**Document extract**

Scottish Shorts - Short Plays from Scotland

On Thursday of last week, I went over to Edinburgh to the Playwrights' Studio summer party, and the launch of  Scottish Shorts, a new anthology of short plays from Scotland, edited by Philip Howard, just published by Nick Hern Books and which includes my own play, The Price of a Fish Supper. This was the first time I had actually met Nick Hern - and it was a great pleasure to meet a publisher who (a) seems to enjoy his job so much and (b) is tremendously positive about books in general and plays and playwrights in particular. Some years ago now, Nick Hern published my full length play about Chernobyl, Wormwood, in another anthology called Scotland Plays, and has kept it in print ever since. The play was first produced at the Traverse in Edinburgh, and I have already had tentative enquiries about another production to mark the 25th anniversary of the disaster. Nick Hern says that these anthologies are still selling pretty well and I can vouch for the truth of it because a nice little payment arrives each year . He offers writers a small advance and a royalty, and also handles enquiries about licensing of the plays for professional production. The books are well  produced and edited, and - unlike so many publishers - he keeps things in print, with small runs. Wormwood is on the Scottish Higher Still syllabus, so schools which offer courses in drama (not - sadly -  South Ayrshire, which seems to approve of neither drama nor history at secondary school level) buy a number of copies.
But, as talented playwright Jo Clifford remarked to me at the launch, what a pity that, although all these plays are kept in print, they are seldom if ever produced again. There is a vast body of  vibrant and exciting work floating about out there which can be read, thanks to Nick Hern, but not seen and heard. And there is an argument to be made that - unlike, for instance, a novel - a play which is not being produced, which has no audience to see it, and interact with it, is frozen, static, not quite alive.
Years ago, when my son was studying English at school, it saddened and infuriated me in about equal measure, that there seemed to be no notion of taking students to see productions of the plays they were studying. They were being asked searching questions about the text which could only really be illuminated by seeing the play as an entity on the stage.
In the current financial climate, and with current government attitudes to the arts, things are clearly not going to get better any time soon - but with that small light on the horizon of a possible new production of Wormwood, I'm keeping my fingers and toes crossed!

Wuthering Heights Again

I blogged about this when it was first shown, but last night - weary to the point of catatonia, and with absolutely nothing else to watch while I drank a late night cup of tea - I switched to the repeat of the first episode of ITV's recent dramatisation of Wuthering Heights, half hoping that it might have improved in the intervening months. It hadn't. The best thing about it was still  the scenery, which was gorgeous. Everything else was wrong.

**Material shown**

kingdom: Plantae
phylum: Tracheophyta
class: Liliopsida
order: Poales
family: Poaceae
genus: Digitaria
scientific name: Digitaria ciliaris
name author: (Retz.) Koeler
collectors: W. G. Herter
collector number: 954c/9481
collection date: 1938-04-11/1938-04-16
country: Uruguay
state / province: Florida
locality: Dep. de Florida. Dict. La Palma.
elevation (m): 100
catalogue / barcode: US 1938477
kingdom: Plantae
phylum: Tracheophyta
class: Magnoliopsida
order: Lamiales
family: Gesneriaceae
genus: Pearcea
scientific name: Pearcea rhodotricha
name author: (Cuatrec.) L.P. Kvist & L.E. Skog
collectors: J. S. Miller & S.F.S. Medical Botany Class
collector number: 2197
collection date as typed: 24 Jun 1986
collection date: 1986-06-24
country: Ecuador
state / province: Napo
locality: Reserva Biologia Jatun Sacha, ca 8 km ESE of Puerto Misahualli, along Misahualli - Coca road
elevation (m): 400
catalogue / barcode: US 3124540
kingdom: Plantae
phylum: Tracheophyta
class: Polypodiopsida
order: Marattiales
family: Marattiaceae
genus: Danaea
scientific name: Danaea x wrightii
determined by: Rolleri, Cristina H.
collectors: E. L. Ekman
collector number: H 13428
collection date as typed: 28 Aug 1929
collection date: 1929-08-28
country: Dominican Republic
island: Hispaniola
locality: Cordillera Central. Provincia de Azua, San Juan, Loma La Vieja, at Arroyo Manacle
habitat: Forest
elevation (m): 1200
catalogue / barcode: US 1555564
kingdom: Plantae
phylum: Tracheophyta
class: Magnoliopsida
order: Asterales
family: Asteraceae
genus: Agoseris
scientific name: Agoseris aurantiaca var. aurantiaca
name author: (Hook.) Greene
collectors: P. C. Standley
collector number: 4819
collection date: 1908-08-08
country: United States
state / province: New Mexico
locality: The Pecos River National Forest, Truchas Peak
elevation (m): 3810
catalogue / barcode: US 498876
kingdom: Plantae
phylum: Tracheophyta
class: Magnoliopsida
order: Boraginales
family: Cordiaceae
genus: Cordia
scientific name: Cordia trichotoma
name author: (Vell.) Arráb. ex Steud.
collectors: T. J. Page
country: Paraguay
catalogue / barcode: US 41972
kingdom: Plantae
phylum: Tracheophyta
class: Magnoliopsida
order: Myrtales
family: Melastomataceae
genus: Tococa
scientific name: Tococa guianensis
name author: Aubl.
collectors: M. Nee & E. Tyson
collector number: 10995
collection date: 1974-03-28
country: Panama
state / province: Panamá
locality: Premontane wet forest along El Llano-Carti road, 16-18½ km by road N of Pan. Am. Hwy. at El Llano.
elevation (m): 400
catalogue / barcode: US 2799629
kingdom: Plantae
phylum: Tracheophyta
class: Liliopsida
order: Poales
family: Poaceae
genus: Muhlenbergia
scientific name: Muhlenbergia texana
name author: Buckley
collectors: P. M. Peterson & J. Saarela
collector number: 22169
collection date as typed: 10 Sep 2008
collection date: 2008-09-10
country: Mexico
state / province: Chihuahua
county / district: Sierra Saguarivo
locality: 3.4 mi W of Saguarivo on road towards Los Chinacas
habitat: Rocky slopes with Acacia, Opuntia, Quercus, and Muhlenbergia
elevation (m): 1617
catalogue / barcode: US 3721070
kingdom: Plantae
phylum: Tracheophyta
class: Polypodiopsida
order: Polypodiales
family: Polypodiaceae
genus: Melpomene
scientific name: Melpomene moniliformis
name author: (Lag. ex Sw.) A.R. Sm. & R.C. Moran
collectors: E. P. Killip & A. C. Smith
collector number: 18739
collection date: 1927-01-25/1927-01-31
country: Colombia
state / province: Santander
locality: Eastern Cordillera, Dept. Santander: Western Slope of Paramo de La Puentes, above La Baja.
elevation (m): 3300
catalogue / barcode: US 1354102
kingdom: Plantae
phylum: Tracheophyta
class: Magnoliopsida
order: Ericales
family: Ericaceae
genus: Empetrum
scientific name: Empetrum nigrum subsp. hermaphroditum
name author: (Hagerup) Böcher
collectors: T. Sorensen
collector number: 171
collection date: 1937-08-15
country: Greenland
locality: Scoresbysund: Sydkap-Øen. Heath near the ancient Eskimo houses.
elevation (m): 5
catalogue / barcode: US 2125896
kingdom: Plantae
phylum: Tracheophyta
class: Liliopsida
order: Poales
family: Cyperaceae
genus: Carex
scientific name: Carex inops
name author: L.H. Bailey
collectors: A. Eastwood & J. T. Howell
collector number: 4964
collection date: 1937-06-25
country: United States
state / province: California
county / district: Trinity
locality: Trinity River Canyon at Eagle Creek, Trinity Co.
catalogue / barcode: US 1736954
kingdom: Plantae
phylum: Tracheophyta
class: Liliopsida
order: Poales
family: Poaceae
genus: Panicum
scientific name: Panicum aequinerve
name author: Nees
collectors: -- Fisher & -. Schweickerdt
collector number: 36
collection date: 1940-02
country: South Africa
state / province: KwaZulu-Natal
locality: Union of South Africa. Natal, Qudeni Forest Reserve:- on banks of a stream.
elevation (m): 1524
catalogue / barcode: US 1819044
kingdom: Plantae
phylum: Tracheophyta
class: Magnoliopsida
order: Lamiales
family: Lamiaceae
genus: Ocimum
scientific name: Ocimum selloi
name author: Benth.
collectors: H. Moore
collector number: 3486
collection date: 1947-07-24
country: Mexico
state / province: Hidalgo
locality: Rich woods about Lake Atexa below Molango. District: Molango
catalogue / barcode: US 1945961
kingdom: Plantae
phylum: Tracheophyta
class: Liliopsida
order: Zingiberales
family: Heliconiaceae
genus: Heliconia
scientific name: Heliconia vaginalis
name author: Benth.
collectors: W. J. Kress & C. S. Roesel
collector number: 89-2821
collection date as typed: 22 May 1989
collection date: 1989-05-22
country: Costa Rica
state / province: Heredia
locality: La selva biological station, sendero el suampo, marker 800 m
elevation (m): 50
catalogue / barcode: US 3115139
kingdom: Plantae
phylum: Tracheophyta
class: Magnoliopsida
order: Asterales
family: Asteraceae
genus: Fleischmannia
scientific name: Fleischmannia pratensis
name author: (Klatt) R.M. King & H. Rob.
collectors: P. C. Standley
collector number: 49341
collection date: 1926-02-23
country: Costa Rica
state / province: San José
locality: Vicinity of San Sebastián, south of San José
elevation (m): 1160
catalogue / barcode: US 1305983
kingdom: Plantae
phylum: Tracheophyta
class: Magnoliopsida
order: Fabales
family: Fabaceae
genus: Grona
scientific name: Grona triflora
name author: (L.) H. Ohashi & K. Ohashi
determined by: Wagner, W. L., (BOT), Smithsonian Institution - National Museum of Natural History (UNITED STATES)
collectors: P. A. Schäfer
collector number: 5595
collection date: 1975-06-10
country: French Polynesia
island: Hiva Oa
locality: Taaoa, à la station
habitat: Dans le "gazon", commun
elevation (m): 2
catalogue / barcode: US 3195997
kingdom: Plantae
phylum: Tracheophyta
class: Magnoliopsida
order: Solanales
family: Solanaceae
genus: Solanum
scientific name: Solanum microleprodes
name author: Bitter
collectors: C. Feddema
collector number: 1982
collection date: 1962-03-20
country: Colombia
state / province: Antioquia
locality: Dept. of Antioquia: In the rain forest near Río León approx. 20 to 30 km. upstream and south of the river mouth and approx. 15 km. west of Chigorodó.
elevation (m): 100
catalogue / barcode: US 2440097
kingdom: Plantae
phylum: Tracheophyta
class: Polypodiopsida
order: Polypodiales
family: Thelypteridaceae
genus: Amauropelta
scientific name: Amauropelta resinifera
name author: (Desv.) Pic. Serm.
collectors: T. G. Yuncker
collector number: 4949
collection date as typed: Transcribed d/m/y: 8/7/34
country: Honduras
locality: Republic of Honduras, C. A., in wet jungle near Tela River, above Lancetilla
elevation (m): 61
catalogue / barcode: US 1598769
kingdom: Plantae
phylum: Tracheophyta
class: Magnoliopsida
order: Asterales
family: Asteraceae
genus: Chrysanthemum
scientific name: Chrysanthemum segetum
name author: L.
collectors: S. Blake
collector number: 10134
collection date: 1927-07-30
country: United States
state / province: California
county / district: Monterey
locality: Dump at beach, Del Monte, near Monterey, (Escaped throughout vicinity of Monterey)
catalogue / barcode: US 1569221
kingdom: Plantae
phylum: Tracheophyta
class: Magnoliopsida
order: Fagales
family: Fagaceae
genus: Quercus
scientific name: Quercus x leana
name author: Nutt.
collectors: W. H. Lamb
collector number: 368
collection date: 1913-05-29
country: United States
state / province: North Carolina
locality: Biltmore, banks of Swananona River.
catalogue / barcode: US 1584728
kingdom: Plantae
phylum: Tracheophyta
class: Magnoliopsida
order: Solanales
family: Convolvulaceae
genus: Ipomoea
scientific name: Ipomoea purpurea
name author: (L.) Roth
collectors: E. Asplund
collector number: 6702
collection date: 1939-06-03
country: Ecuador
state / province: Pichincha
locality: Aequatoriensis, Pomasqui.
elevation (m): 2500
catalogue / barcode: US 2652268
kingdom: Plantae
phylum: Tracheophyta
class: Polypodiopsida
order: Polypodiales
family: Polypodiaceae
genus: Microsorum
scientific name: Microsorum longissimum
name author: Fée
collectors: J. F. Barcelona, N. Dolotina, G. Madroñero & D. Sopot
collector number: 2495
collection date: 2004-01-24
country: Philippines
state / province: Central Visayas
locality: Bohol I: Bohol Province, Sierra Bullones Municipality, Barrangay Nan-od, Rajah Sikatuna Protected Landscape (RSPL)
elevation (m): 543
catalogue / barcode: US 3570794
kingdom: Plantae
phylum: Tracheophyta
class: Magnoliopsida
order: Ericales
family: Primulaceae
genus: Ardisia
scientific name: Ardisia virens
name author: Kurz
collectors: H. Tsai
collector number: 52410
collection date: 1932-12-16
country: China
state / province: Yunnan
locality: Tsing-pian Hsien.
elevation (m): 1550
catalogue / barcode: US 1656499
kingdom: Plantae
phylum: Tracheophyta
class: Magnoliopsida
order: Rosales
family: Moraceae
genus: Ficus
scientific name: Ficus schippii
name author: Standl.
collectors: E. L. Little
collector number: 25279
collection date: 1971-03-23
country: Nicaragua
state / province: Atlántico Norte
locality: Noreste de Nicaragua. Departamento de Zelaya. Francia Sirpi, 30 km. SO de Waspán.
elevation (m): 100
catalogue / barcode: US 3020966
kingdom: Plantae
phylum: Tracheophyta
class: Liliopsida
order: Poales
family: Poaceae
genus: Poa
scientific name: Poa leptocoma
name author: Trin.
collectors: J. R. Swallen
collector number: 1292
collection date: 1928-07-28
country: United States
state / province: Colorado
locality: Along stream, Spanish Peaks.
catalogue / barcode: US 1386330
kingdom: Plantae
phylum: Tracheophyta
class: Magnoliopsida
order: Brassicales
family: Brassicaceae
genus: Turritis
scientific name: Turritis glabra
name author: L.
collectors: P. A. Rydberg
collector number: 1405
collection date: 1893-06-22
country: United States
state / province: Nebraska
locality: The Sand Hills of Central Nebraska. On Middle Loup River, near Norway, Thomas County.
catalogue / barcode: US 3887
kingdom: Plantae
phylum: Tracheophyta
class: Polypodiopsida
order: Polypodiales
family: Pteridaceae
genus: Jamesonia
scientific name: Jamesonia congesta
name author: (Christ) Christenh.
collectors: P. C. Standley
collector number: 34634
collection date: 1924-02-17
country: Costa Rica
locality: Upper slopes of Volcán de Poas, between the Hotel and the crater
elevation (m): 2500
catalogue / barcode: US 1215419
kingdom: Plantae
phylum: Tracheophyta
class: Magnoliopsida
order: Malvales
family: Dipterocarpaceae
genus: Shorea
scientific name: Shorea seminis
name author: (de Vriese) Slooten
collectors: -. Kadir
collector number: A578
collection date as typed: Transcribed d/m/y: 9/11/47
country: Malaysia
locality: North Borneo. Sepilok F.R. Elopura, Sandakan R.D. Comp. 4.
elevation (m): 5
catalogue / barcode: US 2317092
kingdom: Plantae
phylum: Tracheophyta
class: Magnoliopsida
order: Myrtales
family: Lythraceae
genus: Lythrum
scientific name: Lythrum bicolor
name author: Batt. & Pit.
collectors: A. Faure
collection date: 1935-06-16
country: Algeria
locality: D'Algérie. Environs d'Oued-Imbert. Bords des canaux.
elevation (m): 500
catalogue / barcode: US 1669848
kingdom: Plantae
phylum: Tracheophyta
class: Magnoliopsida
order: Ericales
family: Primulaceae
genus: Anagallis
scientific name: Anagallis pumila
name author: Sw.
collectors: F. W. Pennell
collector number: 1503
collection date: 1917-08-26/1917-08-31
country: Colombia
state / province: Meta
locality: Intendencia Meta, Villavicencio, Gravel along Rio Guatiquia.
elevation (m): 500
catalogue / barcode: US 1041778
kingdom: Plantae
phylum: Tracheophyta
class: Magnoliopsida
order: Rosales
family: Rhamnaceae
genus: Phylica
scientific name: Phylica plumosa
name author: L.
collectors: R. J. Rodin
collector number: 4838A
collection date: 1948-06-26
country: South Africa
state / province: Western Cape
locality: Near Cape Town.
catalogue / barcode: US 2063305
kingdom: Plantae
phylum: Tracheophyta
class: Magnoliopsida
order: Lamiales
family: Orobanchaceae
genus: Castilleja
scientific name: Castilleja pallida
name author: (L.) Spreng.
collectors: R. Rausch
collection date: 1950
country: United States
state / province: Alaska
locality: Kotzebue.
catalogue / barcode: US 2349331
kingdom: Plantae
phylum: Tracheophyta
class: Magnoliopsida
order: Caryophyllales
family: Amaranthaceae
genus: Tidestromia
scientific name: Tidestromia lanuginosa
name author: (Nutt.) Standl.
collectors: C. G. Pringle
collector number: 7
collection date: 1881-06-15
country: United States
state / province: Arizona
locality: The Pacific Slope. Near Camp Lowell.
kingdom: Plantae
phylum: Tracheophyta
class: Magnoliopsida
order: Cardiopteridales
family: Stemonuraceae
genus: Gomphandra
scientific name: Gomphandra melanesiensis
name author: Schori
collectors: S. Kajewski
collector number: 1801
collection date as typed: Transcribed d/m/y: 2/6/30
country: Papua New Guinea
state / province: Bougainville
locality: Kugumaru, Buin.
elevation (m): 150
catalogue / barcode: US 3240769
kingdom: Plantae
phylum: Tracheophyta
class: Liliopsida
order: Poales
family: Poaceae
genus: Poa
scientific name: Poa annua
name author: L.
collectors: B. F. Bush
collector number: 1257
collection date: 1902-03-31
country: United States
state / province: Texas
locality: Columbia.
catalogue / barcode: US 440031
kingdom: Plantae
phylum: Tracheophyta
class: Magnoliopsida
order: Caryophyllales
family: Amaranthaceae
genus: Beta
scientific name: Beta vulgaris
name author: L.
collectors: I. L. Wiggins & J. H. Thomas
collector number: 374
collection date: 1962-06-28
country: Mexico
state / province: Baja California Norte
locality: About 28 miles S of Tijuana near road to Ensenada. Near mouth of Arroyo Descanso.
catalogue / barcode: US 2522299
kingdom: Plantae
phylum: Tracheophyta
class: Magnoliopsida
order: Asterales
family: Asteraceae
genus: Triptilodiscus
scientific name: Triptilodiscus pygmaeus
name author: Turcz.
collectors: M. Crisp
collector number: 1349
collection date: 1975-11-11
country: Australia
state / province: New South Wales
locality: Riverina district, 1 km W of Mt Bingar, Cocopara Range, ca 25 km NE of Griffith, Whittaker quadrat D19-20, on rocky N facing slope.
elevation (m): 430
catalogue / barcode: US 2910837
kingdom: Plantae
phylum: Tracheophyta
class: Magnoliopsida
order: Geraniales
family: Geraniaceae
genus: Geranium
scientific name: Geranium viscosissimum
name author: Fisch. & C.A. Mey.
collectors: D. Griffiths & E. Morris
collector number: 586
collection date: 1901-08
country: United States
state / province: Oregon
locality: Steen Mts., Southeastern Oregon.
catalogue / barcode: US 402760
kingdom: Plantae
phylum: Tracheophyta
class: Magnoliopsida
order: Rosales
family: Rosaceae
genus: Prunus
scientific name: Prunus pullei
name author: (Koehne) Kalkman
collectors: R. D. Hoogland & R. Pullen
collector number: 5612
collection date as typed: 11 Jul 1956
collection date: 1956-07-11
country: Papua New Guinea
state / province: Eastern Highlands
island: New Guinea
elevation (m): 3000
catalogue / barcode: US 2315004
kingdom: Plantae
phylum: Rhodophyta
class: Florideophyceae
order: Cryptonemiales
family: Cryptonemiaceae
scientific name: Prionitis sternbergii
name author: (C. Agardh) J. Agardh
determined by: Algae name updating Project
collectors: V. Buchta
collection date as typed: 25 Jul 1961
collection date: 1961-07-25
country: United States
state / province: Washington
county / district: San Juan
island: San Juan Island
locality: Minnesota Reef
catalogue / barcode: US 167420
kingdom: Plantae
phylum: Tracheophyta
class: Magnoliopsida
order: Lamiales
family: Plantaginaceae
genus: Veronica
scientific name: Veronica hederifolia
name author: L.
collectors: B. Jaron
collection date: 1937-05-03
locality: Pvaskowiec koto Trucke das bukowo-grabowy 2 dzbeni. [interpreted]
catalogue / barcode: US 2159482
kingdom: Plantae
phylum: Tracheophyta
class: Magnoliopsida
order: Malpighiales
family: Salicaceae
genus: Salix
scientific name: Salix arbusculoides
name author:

**To do**
• a. Reproduce, word for word, the part of the records that opens with the line containing "scientific name: Carex inops" and closes with the line containing "state / province: KwaZulu-Natal".
• b. Carry on the blog entries about Scottish plays and a television adaptation of Wuthering Heights from the point at which they stop.

**Responses to the exercise**
• a.
scientific name: Carex inops
name author: L.H. Bailey
collectors: A. Eastwood & J. T. Howell
collector number: 4964
collection date: 1937-06-25
country: United States
state / province: California
county / district: Trinity
locality: Trinity River Canyon at Eagle Creek, Trinity Co.
catalogue / barcode: US 1736954
kingdom: Plantae
phylum: Tracheophyta
class: Liliopsida
order: Poales
family: Poaceae
genus: Panicum
scientific name: Panicum aequinerve
name author: Nees
collectors: -- Fisher & -. Schweickerdt
collector number: 36
collection date: 1940-02
country: South Africa
state / province: KwaZulu-Natal

• b.
I have a great many friends who adore WH (and about as many who loathe it!) and I think all of us who love it tend to share the same reservations about the many and varied dramatisations to which we have been subject over the years. These are major reservations which are almost never inspired by - for example - the dramatisations of Austen novels which have come to our screens over the past few years. We may have a few quibbles about these, but on the whole, they are forgivable and in some cases - the film version of Sense and Sensibility springs to mind- we get so caught up in the brilliance of the production that it's hard to find any fault at all! This never seems to happen with Wuthering Heights. Instead we watch, with the triumph of hope over expectation, only to have our fears realised yet again. They can't ever seem to get it right.
I know it's a difficult novel, but I still find myself wondering why, since when I talk about it to the friends who DO love it, we all seem to love it for the same reasons: the intensity, the passion, the cruelty, the primitive, mythic quality, the uncompromising nature of so much of it, the way in which we don't need to like these characters to be caught up in their story.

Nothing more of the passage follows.